In Chapter 1 (coauthored with Shaoda Wang and Xiaoyang Ye), we empirically study an admission system that employs a constrained Deferred Acceptance Algorithm to understand how students construct their lists. Students appear overly cautious with their top choices and most of them do not always put safer choices at a lower-ranked spot on the list. We propose that the Model of Directed Cognition could explain such choices. Applicants using the model myopically focus on the spot they are contemplating and neglect its impact on the rest of the list. To differentiate from alternative hypotheses, we deploy an in-field experiment that pinpoints a core prediction of our model concerning framing effects and find clear evidence of it. Structural estimation suggests that 45%∼55% of the sample are better described by our model and that this boundedly rational decision rule explains 83% of outcome inequality across socioeconomic groups.

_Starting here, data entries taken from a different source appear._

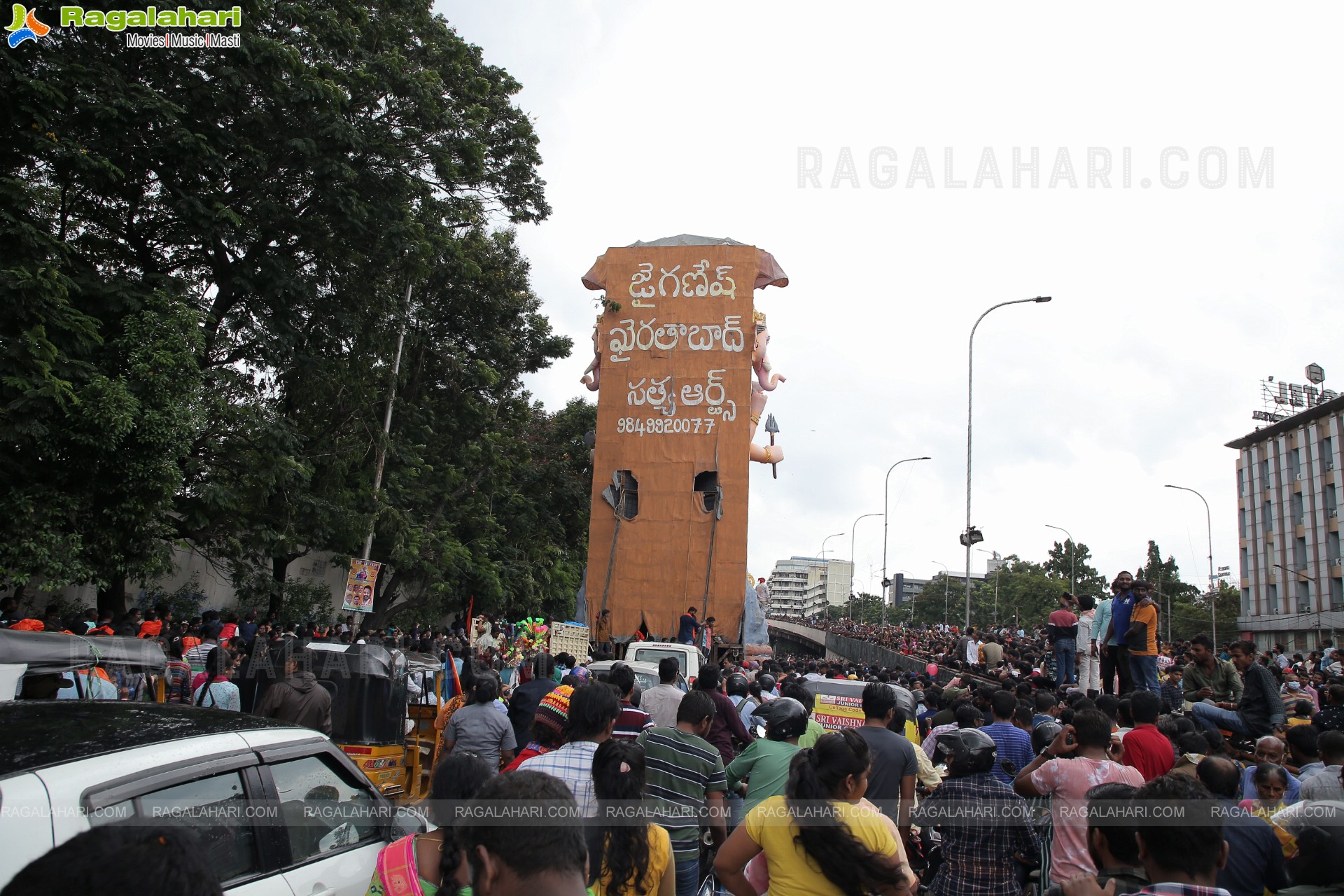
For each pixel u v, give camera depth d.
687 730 5.50
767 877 3.75
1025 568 108.94
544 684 8.61
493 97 24.41
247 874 3.80
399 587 28.11
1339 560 52.12
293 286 16.95
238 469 17.03
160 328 13.91
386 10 20.41
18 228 12.03
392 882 3.49
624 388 20.62
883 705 5.86
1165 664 19.33
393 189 17.88
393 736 9.37
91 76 13.74
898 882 3.50
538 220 25.77
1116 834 3.72
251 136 16.50
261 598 21.92
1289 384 64.62
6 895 1.90
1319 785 5.40
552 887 2.53
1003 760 6.89
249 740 4.11
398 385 24.83
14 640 5.93
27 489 12.34
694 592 19.45
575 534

Chapter 2 (coauthored with Binkai Chen and Wei Lin) intends to investigate the causal impact of collegiate economics courses on individual learning and decision-making under a development context. By exploiting a Chinese college-admission system that quasi-randomly assigns students to economics/business majors given students’ preferences and the College Entrance Exam’s cutoff scores for economics/business majors, we are able to isolate the treatment effects of an economics education on students’ responses to a decision-making survey. Specifically, we compare the survey responses of students who narrowly meet the cutoffs for the economics/business majors to those who do not and find that students educated in economics/business courses are more likely to be risk neutral and less prone to common biases in probabilistic beliefs. While students in economics/business majors do not show significant changes in social preferences, they appear more inclined to believe that others behave selfishly.

Chapter 3 (coauthored with Shaoda Wang and Xiaoyang Ye). We reports a field experiment that tests the effect of motivated cognition on information acquisition. When the high-stakes College Entrance Exam is held in the month of Ramadan, Chinese Muslim students not only underestimate the cost of fasting when uninformed, but further, misread clear empirical evidence of the cost, which we obtain by analyzing administrative data on past students’ exam performance. Inspired by the theory of motivated cognition, we tackle this learning failure by randomly offering a subset of the students reading materials in which well-respected Muslim clerics explain that it is permissible to postpone the fast until after the exam. Students who receive the material are substantially less likely to misread our empirical analysis and more willing to postpone the fast.

The findings in this dissertation can deepen our understanding of the impact of psychological factor and cognitive limitation on decision making, particularly in the context of education.